> **WHAT IS REQUIRED**:
The entries are to be printed again word for word, but no picture may appear.

> **Records from a collection**:
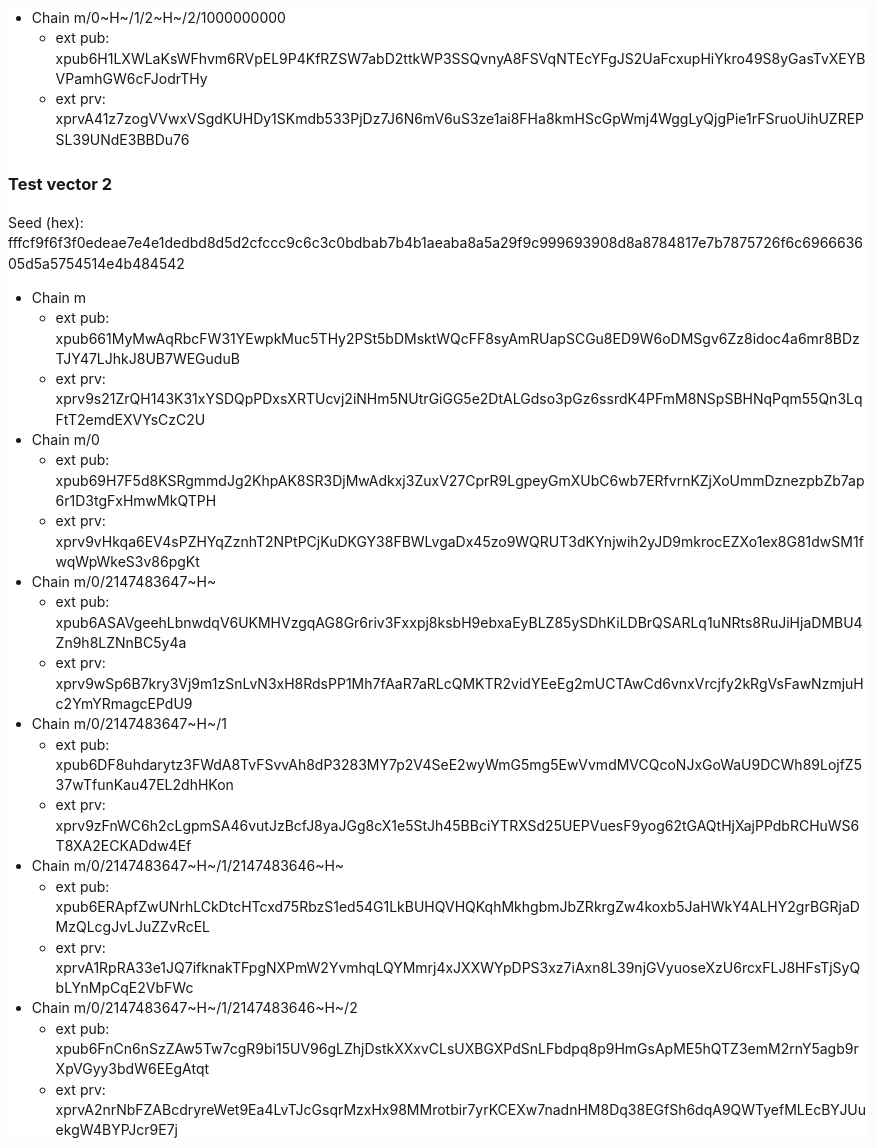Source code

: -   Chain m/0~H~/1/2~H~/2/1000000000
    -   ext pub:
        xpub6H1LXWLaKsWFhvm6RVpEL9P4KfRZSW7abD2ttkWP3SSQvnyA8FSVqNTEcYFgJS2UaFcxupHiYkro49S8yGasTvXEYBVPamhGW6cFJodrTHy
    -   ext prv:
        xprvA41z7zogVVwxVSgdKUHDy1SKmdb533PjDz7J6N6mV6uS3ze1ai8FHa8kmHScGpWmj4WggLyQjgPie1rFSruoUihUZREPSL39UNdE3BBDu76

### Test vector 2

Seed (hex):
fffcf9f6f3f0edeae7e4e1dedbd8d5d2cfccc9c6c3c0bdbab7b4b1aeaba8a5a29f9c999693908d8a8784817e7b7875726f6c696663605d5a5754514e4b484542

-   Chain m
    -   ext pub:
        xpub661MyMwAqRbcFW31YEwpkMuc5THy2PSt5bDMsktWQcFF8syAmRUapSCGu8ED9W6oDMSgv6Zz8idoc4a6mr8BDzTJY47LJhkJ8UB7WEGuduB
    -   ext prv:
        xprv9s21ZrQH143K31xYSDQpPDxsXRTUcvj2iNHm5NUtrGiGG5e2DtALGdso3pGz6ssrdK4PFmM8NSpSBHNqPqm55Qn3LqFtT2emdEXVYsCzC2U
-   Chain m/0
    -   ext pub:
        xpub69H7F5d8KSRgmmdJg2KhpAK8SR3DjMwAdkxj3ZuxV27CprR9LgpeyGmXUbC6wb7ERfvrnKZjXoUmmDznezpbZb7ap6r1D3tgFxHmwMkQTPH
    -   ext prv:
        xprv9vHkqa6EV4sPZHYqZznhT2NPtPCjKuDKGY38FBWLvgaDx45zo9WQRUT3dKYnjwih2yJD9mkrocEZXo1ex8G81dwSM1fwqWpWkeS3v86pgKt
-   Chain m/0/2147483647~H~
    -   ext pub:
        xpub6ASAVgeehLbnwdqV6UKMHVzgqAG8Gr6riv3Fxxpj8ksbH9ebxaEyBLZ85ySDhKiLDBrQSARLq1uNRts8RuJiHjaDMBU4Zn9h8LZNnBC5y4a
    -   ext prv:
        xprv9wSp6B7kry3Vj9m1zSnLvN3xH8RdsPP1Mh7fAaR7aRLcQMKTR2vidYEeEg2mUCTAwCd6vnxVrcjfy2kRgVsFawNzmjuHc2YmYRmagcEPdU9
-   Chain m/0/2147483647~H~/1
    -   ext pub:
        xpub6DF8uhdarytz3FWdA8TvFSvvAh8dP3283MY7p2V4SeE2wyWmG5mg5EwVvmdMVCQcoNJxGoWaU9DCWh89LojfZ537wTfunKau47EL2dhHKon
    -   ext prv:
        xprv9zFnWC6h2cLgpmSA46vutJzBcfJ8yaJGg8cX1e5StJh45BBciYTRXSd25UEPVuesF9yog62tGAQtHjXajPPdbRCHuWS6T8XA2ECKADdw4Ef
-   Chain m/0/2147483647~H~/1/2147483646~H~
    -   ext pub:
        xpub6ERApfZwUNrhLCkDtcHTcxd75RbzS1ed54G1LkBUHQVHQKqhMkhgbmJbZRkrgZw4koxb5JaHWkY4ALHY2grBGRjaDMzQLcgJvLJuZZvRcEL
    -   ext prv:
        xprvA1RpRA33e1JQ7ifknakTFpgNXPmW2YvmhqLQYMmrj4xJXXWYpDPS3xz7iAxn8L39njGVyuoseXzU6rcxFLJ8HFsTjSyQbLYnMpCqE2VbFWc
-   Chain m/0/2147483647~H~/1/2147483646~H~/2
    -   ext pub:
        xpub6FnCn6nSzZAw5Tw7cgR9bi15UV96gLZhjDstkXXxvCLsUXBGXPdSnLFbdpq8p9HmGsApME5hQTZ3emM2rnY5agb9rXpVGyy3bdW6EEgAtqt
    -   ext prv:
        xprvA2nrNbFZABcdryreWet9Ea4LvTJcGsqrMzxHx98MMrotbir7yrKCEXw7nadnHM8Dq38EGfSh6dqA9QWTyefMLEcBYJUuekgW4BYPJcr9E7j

> **RESPONSE BELOW**:
Source code

: -   Chain m/0~H~/1/2~H~/2/1000000000
    -   ext pub:
        xpub6H1LXWLaKsWFhvm6RVpEL9P4KfRZSW7abD2ttkWP3SSQvnyA8FSVqNTEcYFgJS2UaFcxupHiYkro49S8yGasTvXEYBVPamhGW6cFJodrTHy
    -   ext prv:
        xprvA41z7zogVVwxVSgdKUHDy1SKmdb533PjDz7J6N6mV6uS3ze1ai8FHa8kmHScGpWmj4WggLyQjgPie1rFSruoUihUZREPSL39UNdE3BBDu76

### Test vector 2

Seed (hex):
fffcf9f6f3f0edeae7e4e1dedbd8d5d2cfccc9c6c3c0bdbab7b4b1aeaba8a5a29f9c999693908d8a8784817e7b7875726f6c696663605d5a5754514e4b484542

-   Chain m
    -   ext pub:
        xpub661MyMwAqRbcFW31YEwpkMuc5THy2PSt5bDMsktWQcFF8syAmRUapSCGu8ED9W6oDMSgv6Zz8idoc4a6mr8BDzTJY47LJhkJ8UB7WEGuduB
    -   ext prv:
        xprv9s21ZrQH143K31xYSDQpPDxsXRTUcvj2iNHm5NUtrGiGG5e2DtALGdso3pGz6ssrdK4PFmM8NSpSBHNqPqm55Qn3LqFtT2emdEXVYsCzC2U
-   Chain m/0
    -   ext pub:
        xpub69H7F5d8KSRgmmdJg2KhpAK8SR3DjMwAdkxj3ZuxV27CprR9LgpeyGmXUbC6wb7ERfvrnKZjXoUmmDznezpbZb7ap6r1D3tgFxHmwMkQTPH
    -   ext prv:
        xprv9vHkqa6EV4sPZHYqZznhT2NPtPCjKuDKGY38FBWLvgaDx45zo9WQRUT3dKYnjwih2yJD9mkrocEZXo1ex8G81dwSM1fwqWpWkeS3v86pgKt
-   Chain m/0/2147483647~H~
    -   ext pub:
        xpub6ASAVgeehLbnwdqV6UKMHVzgqAG8Gr6riv3Fxxpj8ksbH9ebxaEyBLZ85ySDhKiLDBrQSARLq1uNRts8RuJiHjaDMBU4Zn9h8LZNnBC5y4a
    -   ext prv:
        xprv9wSp6B7kry3Vj9m1zSnLvN3xH8RdsPP1Mh7fAaR7aRLcQMKTR2vidYEeEg2mUCTAwCd6vnxVrcjfy2kRgVsFawNzmjuHc2YmYRmagcEPdU9
-   Chain m/0/2147483647~H~/1
    -   ext pub:
        xpub6DF8uhdarytz3FWdA8TvFSvvAh8dP3283MY7p2V4SeE2wyWmG5mg5EwVvmdMVCQcoNJxGoWaU9DCWh89LojfZ537wTfunKau47EL2dhHKon
    -   ext prv:
        xprv9zFnWC6h2cLgpmSA46vutJzBcfJ8yaJGg8cX1e5StJh45BBciYTRXSd25UEPVuesF9yog62tGAQtHjXajPPdbRCHuWS6T8XA2ECKADdw4Ef
-   Chain m/0/2147483647~H~/1/2147483646~H~
    -   ext pub:
        xpub6ERApfZwUNrhLCkDtcHTcxd75RbzS1ed54G1LkBUHQVHQKqhMkhgbmJbZRkrgZw4koxb5JaHWkY4ALHY2grBGRjaDMzQLcgJvLJuZZvRcEL
    -   ext prv:
        xprvA1RpRA33e1JQ7ifknakTFpgNXPmW2YvmhqLQYMmrj4xJXXWYpDPS3xz7iAxn8L39njGVyuoseXzU6rcxFLJ8HFsTjSyQbLYnMpCqE2VbFWc
-   Chain m/0/2147483647~H~/1/2147483646~H~/2
    -   ext pub:
        xpub6FnCn6nSzZAw5Tw7cgR9bi15UV96gLZhjDstkXXxvCLsUXBGXPdSnLFbdpq8p9HmGsApME5hQTZ3emM2rnY5agb9rXpVGyy3bdW6EEgAtqt
    -   ext prv:
        xprvA2nrNbFZABcdryreWet9Ea4LvTJcGsqrMzxHx98MMrotbir7yrKCEXw7nadnHM8Dq38EGfSh6dqA9QWTyefMLEcBYJUuekgW4BYPJcr9E7j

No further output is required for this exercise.